In light of this widely recognized need, Dr. Owens and Dr. Belmont consulted a mentor, Col. (Ret.) John Feagin, M.D., to discuss how to encapsulate all of this complex and widespread information into a tangible, ‘one-stop shop’ for orthopedic surgeons.
“In all honesty, it seemed like a huge project,” recalls Dr. Owens. “Then Col. Feagin told us that if we didn’t tackle this, it was highly unlikely anyone would. After hearing those words, for us, it was basically a done deal. It just had to be done.”
Two years and approximately 2,000 hours of night and weekend work later, an unprecedented military orthopedic resource was born. Earlier this year, Dr. Owens and Dr. Belmont achieved their goal with the publication of "Combat Orthopedic Surgery: Lessons Learned in Iraq and Afghanistan." As the first orthopedic combat reference to emerge from the current conflicts, the book draws upon contributions from 50 military orthopedic surgeons and outlines challenges and clinical best practices for treating combat orthopedic injuries.
“This book is the first thing military orthopedic surgeons should pack when they deploy,” said Dr. Owens.
Carving out hours between time spent with patients, teaching, research and family, Dr. Owens and Dr. Belmont combed through existing orthopedic literature from the past decade and relied on a network of military orthopedic surgeons with an extensive array of expertise and experience to fill in gaps and create a more complete picture of combat orthopedic surgery today. The book is divided into three main sections: the ‘principles’ of combat orthopedic surgery, including an overview of the combat environment and different levels or ‘echelons’ of care; advances in specific treatments; and techniques for upper extremity, lower extremity, spine and pelvis injuries.
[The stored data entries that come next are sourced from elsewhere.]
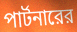
পার্টনারের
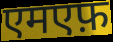
एमएफ़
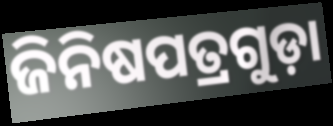
ଜିନିଷପତ୍ରଗୁଡ଼ା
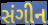
સંગીન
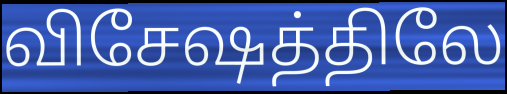
விசேஷத்திலே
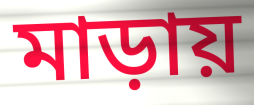
মাড়ায়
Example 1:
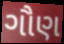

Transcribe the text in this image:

ગૌણ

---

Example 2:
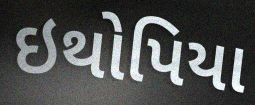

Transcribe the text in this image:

ઇથોપિયા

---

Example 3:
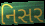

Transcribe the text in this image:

નિસર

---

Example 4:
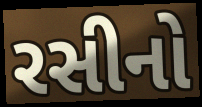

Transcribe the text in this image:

રસીનો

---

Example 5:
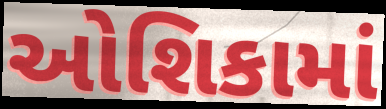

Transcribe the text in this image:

ઓશિકામાં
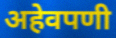
अहेवपणी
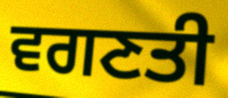
ਵਗਣਤੀ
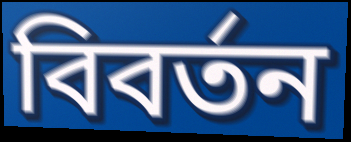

As they compiled the information for the book, several advances stood out, including better limb salvage techniques and, therefore, reduced amputation rates, and significant prosthetic advances"specifically for above-the-knee amputations where computer chip technologies offer the soldier improved gait kinematics and energy efficiency.
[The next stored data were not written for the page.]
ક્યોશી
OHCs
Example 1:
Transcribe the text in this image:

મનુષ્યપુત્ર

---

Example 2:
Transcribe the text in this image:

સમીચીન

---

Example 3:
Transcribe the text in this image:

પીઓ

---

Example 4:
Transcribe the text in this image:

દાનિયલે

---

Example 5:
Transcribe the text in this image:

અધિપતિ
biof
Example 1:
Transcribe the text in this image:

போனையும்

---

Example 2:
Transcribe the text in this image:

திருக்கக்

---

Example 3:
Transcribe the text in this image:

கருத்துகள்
“Advances in injury care almost always come around times of armed conflict, and unfortunately, the battlefield is an example of one of the least controlled environments in which clinicians work,” said Thomas Scalea, M.D., trauma surgeon and physician-in-chief, R Adams Cowley Shock Trauma/University of Maryland. “It is difficult to catalogue radiographs and even more difficult to obtain good operative photos. Additionally, follow up care can be fragmented, making the ability to follow a single patient from injury to recovery extraordinarily difficult. This book addresses all of these issues and is a must read for any young surgeon who is interested in a comprehensive view of battlefield injuries.”
Drs. Belmont and Owens continue their work on medical research to provide the best possible orthopedic care for the men and women serving our country. They both currently teach at Uniformed Services University of the Health Sciences.
“After nearly a decade of combat, it is our sincere hope there isn’t the need for a second edition of this book,” says Dr. Belmont. “That being said, we feel good that the orthopedic community now has a definitive reference for combat surgery to save more limbs and lives and get the best outcomes for our Soldiers.”